General Intuition seeds $134M to teach spatial reasoning with game clips

A new frontier in AI: spatial-temporal reasoning from game videos

General Intuition, a new AI lab born from Medal’s clip-sharing platform, has raised $133.7 million in seed funding to advance agents that understand how objects move through space and time. The core idea: leverage Medal’s enormous trove of gaming videos—2 billion videos per year from 10 million monthly users across thousands of games—to train foundation models and autonomous agents capable of spatial-temporal reasoning. The backers include Khosla Ventures, General Catalyst, and Raine, signaling strong investor confidence in the potential of video-game data to fuel more capable AI systems.
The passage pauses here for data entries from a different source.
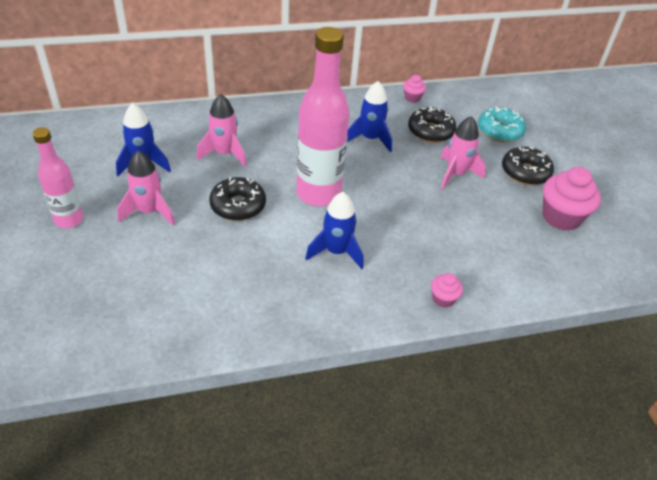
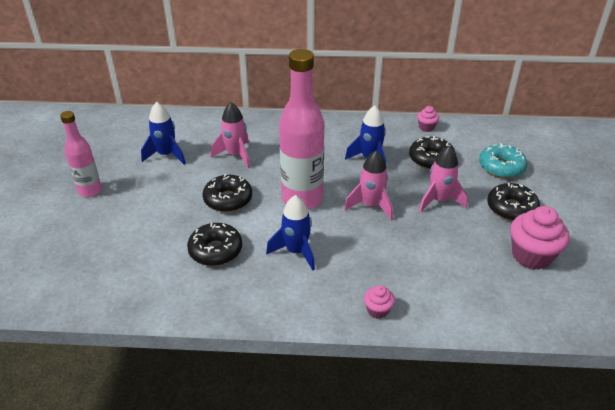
camera: 20 degrees right, 5 degrees down
pink rocket [117,150,175,226] -> pink rocket moved to [344,150,393,220]
none -> black donut [187,223,242,266]

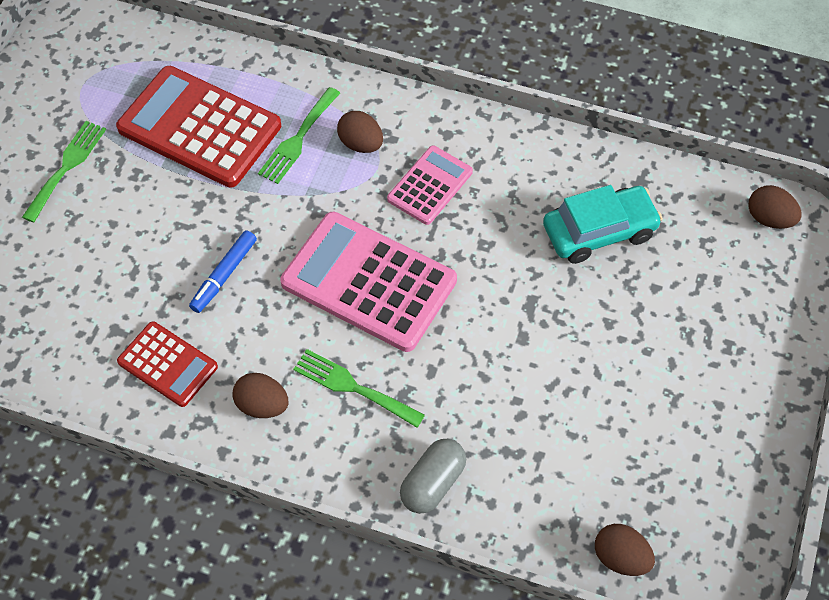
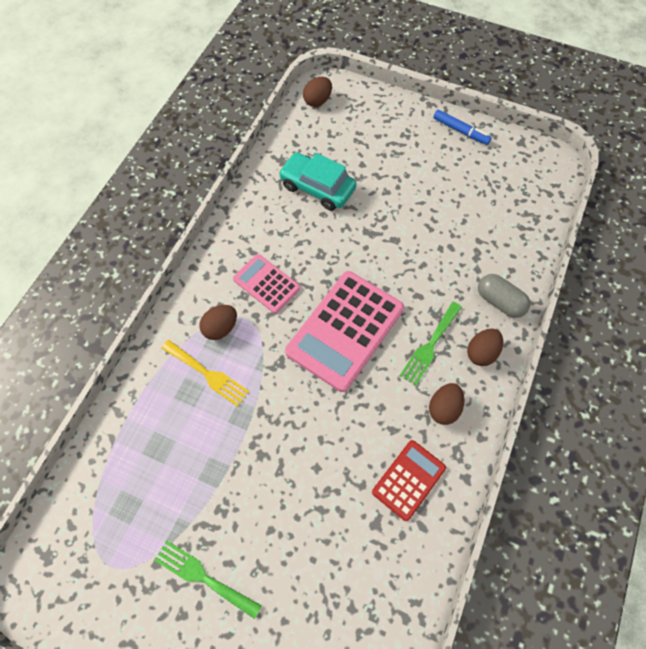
camera: 85 degrees left, 5 degrees up
red calculator [116,66,281,188] -> none
blue marker [189,230,257,313] -> blue marker moved to [433,110,491,145]
green fork [258,87,340,184] -> yellow fork [161,340,249,407]
turquoise car [543,185,663,264] -> turquoise car turned 45 degrees counterclockwise [278,152,357,211]
brown egg [595,524,655,576] -> brown egg moved to [467,329,503,366]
Medal itself is a hub where players upload and share clips. General Intuition’s leadership argues that this data moat—particularly the way gamers capture edge cases and varied scenarios—offers richer training material than traditional sources like Twitch or YouTube. CEO Pim de Witte explains that gaming naturally translates perception into action: players see a first-person view, interpret a scene, and translate that understanding into controller inputs. That alignment between perception and action is what the startup hopes to codify into robust, general agents.

From clips to capable agents: how the approach works

General Intuition’s research is centered on training agents through purely visual inputs, using consumer-style game footage rather than symbolic descriptions or real-world sensors. The agents watch what a human would see and move by following typical controller commands. The claim is that such a data stream can teach spatial-temporal reasoning without requiring robot-specific sensors or labels, enabling transfer to physical systems like robotic arms, drones, and autonomous vehicles.

Remarkably, the company says its models can understand environments they were not explicitly trained on and can predict plausible actions within them. This comes from the raw, uncurated realism of game clips, which surface both common patterns and unusual edge cases that are invaluable for training resilient agents. The early results suggest the models infer how to navigate space, avoid obstacles, and anticipate the consequences of actions, all from seeing the world through a gamer’s eyes.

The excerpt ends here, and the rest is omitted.